**Exercise details:**
Begin at the top of the records below and print each line exactly until the line containing "module individual_111(input logic" has been printed; any pictures are to be left out.

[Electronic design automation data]
╔══

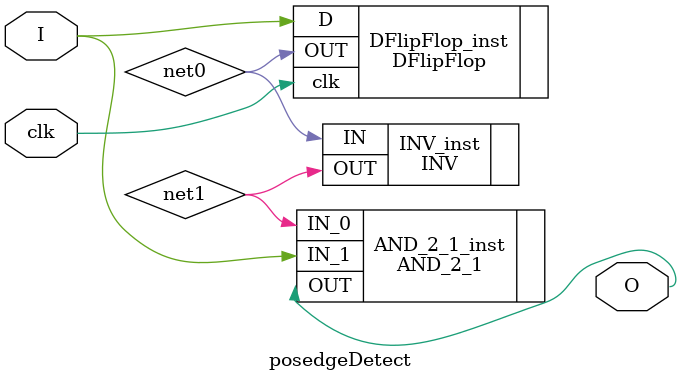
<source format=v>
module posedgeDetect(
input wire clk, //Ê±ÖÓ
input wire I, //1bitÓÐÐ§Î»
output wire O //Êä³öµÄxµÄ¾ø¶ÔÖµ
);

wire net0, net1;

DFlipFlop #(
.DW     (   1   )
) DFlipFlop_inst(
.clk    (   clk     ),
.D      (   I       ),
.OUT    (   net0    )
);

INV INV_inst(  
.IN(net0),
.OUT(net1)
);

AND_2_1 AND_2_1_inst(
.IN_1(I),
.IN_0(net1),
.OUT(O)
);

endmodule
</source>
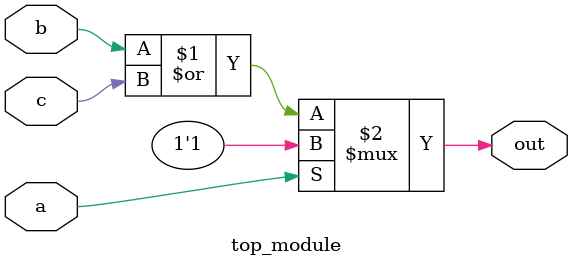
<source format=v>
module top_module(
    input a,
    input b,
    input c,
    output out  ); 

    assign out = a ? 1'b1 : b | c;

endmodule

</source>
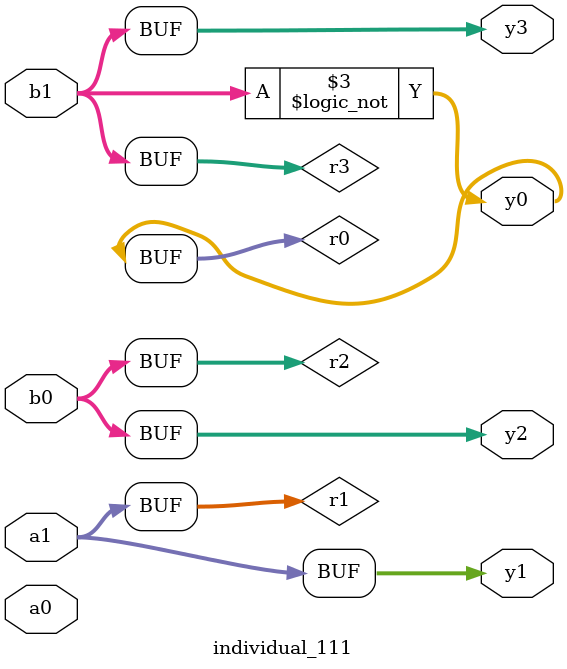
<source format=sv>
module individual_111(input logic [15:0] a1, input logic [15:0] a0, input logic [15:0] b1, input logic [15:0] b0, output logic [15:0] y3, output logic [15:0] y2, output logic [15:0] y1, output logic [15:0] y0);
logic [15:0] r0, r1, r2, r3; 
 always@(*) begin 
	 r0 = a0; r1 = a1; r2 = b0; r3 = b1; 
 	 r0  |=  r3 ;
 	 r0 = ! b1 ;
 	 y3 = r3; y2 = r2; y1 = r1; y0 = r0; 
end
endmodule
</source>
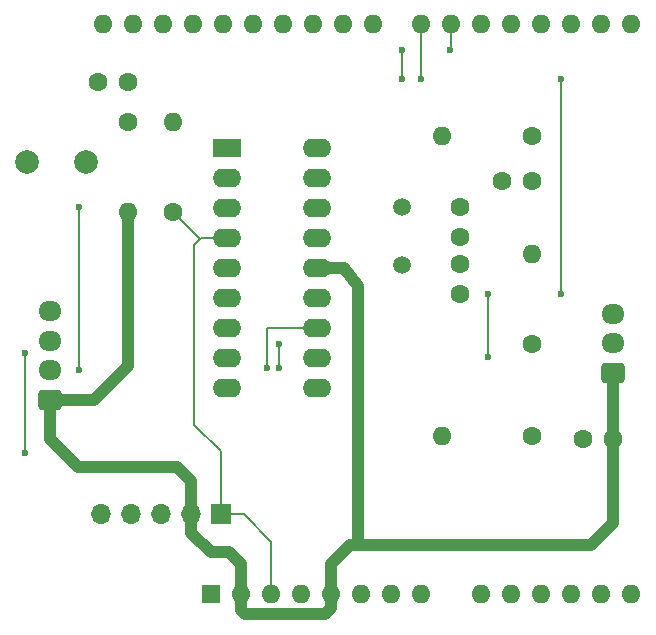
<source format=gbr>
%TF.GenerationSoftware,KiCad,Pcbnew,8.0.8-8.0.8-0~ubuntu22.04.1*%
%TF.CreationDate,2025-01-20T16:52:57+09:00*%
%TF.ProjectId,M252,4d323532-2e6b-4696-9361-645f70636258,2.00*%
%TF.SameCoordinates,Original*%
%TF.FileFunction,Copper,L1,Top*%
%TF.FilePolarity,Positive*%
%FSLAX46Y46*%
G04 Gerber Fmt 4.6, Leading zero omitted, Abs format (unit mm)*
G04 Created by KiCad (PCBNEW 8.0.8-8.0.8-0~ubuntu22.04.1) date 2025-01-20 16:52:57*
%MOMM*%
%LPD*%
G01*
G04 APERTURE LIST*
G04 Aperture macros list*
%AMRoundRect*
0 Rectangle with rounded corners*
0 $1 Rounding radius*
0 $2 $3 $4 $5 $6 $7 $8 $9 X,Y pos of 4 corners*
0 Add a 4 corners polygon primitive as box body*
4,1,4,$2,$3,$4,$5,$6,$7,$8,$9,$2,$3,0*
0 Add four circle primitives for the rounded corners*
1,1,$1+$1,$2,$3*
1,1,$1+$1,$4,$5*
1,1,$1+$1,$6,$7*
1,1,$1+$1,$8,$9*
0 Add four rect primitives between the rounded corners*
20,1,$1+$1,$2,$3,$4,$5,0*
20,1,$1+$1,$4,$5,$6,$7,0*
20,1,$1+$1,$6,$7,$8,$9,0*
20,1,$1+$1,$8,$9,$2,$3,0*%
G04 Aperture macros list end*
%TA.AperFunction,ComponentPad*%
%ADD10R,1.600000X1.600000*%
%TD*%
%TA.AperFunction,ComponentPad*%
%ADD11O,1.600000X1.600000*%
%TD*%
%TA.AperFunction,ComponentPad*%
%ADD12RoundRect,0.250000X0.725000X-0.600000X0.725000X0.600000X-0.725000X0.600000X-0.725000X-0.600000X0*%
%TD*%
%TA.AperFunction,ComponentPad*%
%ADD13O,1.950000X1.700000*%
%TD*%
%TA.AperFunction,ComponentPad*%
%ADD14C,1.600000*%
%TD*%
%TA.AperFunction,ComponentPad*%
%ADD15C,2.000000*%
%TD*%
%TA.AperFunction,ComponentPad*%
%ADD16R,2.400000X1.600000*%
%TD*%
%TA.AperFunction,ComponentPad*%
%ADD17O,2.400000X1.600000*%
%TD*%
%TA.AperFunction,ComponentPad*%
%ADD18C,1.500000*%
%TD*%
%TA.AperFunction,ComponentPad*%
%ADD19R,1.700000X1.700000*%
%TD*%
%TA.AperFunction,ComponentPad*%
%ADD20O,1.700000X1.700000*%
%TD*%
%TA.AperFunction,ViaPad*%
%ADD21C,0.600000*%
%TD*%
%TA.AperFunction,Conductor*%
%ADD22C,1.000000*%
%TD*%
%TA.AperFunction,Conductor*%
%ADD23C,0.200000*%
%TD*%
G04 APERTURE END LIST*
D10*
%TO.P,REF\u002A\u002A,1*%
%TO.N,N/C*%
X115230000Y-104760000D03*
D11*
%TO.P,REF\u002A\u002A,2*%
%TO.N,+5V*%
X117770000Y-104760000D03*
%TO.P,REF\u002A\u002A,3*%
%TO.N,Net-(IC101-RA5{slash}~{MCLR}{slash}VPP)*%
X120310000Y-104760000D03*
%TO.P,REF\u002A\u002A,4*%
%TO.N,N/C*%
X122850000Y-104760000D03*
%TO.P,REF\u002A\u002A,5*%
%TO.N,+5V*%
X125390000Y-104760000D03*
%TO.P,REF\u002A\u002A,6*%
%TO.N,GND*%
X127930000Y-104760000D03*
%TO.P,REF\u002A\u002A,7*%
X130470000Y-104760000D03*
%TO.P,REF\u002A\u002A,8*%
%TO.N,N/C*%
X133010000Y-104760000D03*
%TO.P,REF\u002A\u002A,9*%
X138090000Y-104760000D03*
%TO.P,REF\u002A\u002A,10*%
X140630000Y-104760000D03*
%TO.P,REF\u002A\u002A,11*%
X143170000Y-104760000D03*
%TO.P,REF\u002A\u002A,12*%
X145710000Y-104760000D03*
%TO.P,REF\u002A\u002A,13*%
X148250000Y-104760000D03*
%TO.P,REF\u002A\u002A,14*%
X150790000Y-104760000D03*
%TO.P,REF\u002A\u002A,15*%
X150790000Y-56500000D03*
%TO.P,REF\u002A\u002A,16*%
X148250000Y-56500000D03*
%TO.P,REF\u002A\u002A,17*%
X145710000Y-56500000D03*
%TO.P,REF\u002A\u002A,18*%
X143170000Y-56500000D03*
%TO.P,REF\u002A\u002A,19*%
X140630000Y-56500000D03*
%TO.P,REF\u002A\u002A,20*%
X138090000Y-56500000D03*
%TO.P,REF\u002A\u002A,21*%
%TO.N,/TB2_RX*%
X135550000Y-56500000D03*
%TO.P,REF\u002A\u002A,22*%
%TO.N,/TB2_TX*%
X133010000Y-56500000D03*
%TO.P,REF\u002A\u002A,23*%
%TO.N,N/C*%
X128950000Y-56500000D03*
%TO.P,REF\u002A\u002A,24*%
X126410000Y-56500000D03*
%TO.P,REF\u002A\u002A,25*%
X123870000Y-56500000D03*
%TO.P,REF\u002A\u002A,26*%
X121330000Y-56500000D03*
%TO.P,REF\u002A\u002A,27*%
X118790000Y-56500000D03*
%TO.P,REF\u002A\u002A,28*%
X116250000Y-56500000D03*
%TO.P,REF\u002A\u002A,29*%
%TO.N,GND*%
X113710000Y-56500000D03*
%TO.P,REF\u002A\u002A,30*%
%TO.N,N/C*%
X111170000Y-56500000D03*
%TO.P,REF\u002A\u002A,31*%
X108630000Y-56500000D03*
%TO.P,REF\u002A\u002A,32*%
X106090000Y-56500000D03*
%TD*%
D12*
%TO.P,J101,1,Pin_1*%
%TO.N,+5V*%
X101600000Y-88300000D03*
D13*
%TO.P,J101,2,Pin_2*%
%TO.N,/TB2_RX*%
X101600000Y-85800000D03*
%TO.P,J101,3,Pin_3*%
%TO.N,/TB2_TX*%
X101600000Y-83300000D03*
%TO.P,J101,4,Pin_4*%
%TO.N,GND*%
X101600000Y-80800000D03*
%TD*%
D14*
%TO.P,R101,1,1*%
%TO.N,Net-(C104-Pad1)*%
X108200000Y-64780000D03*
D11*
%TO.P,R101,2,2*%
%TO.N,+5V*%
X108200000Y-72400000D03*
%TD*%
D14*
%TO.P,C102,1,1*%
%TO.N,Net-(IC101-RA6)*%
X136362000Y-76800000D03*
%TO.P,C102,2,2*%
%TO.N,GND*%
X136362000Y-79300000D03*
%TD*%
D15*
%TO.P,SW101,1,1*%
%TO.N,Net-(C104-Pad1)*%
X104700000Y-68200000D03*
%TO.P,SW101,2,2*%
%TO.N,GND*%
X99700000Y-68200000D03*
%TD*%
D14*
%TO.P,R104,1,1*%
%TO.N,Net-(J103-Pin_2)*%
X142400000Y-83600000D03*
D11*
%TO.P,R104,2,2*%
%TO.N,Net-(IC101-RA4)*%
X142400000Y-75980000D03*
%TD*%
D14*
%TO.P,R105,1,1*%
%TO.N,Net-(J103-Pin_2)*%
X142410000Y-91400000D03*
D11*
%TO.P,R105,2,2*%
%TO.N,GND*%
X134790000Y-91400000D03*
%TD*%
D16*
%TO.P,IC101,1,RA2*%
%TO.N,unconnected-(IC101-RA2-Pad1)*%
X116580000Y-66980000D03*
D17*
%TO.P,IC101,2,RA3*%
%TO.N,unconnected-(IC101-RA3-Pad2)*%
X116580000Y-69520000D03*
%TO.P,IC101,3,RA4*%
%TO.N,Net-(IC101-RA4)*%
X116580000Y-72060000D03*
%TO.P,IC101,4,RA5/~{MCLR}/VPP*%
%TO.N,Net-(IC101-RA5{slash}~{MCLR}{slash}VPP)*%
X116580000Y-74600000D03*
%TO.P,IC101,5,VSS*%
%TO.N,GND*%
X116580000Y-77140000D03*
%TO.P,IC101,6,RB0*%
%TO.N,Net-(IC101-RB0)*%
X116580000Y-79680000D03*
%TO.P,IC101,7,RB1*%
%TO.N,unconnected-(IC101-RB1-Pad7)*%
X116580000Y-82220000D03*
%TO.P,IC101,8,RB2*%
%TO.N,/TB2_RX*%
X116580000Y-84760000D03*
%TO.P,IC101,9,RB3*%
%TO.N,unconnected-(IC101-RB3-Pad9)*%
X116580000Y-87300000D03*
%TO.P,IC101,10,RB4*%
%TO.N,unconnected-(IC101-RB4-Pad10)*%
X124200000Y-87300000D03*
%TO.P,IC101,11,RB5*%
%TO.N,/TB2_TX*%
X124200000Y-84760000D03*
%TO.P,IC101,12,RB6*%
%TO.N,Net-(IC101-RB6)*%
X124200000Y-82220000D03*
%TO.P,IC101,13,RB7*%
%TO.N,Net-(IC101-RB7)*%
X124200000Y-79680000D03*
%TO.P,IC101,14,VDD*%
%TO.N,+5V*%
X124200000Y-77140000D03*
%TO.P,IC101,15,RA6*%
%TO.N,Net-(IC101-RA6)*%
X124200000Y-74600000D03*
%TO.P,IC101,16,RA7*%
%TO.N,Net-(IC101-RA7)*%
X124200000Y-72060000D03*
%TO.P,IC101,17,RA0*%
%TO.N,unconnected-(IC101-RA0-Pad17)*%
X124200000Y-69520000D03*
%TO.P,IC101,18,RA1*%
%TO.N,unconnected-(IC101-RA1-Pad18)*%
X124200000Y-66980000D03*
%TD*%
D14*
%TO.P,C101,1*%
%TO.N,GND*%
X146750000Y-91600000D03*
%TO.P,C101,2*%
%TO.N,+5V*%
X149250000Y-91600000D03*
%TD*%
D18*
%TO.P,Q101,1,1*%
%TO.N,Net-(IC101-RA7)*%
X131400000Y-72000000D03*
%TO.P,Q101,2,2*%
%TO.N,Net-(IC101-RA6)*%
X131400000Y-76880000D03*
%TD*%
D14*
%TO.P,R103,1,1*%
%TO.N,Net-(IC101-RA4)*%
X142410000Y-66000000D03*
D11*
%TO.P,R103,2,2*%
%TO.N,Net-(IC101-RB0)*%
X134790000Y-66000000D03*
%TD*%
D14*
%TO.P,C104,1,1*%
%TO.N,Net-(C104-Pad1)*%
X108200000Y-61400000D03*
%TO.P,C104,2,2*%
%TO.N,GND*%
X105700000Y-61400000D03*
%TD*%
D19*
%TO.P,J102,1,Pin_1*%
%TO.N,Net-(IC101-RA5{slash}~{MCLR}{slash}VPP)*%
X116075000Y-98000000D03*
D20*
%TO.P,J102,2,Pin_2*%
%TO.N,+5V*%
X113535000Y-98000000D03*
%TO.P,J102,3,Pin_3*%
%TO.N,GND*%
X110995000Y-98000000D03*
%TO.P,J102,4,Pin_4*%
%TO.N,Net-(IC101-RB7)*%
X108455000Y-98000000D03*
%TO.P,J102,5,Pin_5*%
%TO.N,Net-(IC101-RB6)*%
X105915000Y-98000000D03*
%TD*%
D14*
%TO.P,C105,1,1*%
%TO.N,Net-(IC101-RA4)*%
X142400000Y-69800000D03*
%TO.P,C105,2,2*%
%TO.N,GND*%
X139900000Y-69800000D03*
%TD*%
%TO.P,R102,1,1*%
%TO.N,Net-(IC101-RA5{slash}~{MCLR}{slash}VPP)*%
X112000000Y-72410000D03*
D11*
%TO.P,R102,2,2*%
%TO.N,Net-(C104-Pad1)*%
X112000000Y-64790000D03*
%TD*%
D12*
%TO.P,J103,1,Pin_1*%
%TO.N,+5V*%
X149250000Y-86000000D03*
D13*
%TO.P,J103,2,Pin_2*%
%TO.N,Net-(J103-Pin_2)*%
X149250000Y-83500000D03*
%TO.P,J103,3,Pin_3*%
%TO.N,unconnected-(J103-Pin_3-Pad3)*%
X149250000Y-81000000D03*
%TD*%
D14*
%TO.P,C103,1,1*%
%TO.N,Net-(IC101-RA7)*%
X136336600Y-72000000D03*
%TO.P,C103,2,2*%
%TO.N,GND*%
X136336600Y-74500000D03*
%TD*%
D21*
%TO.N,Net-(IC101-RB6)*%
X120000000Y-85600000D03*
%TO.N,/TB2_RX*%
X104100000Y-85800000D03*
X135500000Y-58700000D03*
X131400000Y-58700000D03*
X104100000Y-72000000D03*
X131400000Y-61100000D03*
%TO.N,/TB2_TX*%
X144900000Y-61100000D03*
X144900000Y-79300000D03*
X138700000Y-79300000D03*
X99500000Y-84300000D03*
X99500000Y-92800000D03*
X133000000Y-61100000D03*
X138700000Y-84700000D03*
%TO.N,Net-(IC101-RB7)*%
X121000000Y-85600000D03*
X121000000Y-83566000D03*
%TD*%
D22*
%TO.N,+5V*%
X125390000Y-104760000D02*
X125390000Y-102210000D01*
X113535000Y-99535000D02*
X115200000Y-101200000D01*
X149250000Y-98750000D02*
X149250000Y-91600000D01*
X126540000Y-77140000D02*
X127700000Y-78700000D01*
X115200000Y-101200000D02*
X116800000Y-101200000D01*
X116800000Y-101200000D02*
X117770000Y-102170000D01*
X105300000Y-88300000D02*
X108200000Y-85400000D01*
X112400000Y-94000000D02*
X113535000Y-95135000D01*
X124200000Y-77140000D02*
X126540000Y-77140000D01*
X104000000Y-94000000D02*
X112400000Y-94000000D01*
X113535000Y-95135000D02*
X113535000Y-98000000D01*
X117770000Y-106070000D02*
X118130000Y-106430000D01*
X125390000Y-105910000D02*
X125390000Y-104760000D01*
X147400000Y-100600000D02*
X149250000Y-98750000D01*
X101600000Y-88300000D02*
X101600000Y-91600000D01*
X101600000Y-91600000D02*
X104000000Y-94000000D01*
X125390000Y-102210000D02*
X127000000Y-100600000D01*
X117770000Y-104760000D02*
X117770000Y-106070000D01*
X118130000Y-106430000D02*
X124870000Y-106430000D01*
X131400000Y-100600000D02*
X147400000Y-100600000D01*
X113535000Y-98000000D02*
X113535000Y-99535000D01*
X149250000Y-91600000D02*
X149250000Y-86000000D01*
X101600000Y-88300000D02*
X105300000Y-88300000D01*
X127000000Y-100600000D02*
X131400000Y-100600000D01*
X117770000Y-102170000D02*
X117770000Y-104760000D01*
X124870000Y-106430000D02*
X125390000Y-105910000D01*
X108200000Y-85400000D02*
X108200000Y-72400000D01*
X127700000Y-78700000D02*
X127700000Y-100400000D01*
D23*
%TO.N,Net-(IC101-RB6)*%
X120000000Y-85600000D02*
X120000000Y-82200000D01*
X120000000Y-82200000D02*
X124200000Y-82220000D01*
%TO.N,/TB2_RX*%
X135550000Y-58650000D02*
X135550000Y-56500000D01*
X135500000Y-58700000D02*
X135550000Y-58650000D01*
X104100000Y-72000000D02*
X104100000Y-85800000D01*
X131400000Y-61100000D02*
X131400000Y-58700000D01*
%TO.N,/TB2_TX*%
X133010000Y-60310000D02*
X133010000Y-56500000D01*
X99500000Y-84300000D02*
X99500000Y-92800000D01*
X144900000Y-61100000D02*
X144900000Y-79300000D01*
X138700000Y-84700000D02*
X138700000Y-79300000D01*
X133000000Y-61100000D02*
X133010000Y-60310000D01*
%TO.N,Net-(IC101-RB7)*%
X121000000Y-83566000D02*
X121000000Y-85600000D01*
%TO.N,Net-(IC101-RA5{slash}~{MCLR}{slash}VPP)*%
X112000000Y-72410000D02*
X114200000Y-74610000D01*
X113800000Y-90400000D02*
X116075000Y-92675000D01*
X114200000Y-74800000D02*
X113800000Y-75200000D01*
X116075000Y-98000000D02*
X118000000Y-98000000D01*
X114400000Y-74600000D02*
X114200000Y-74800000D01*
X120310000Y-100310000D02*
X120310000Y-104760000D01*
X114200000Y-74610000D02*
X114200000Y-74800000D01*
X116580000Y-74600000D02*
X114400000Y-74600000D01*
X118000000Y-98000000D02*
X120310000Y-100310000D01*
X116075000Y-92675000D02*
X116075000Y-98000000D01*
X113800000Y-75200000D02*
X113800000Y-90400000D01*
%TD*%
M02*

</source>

╚══

**Answer section:**
<source format=v>
module posedgeDetect(
input wire clk, //Ê±ÖÓ
input wire I, //1bitÓÐÐ§Î»
output wire O //Êä³öµÄxµÄ¾ø¶ÔÖµ
);

wire net0, net1;

DFlipFlop #(
.DW     (   1   )
) DFlipFlop_inst(
.clk    (   clk     ),
.D      (   I       ),
.OUT    (   net0    )
);

INV INV_inst(  
.IN(net0),
.OUT(net1)
);

AND_2_1 AND_2_1_inst(
.IN_1(I),
.IN_0(net1),
.OUT(O)
);

endmodule
</source>
<source format=v>
module top_module(
    input a,
    input b,
    input c,
    output out  ); 

    assign out = a ? 1'b1 : b | c;

endmodule

</source>
<source format=sv>
module individual_111(input logic [15:0] a1, input logic [15:0] a0, input logic [15:0] b1, input logic [15:0] b0, output logic [15:0] y3, output logic [15:0] y2, output logic [15:0] y1, output logic [15:0] y0);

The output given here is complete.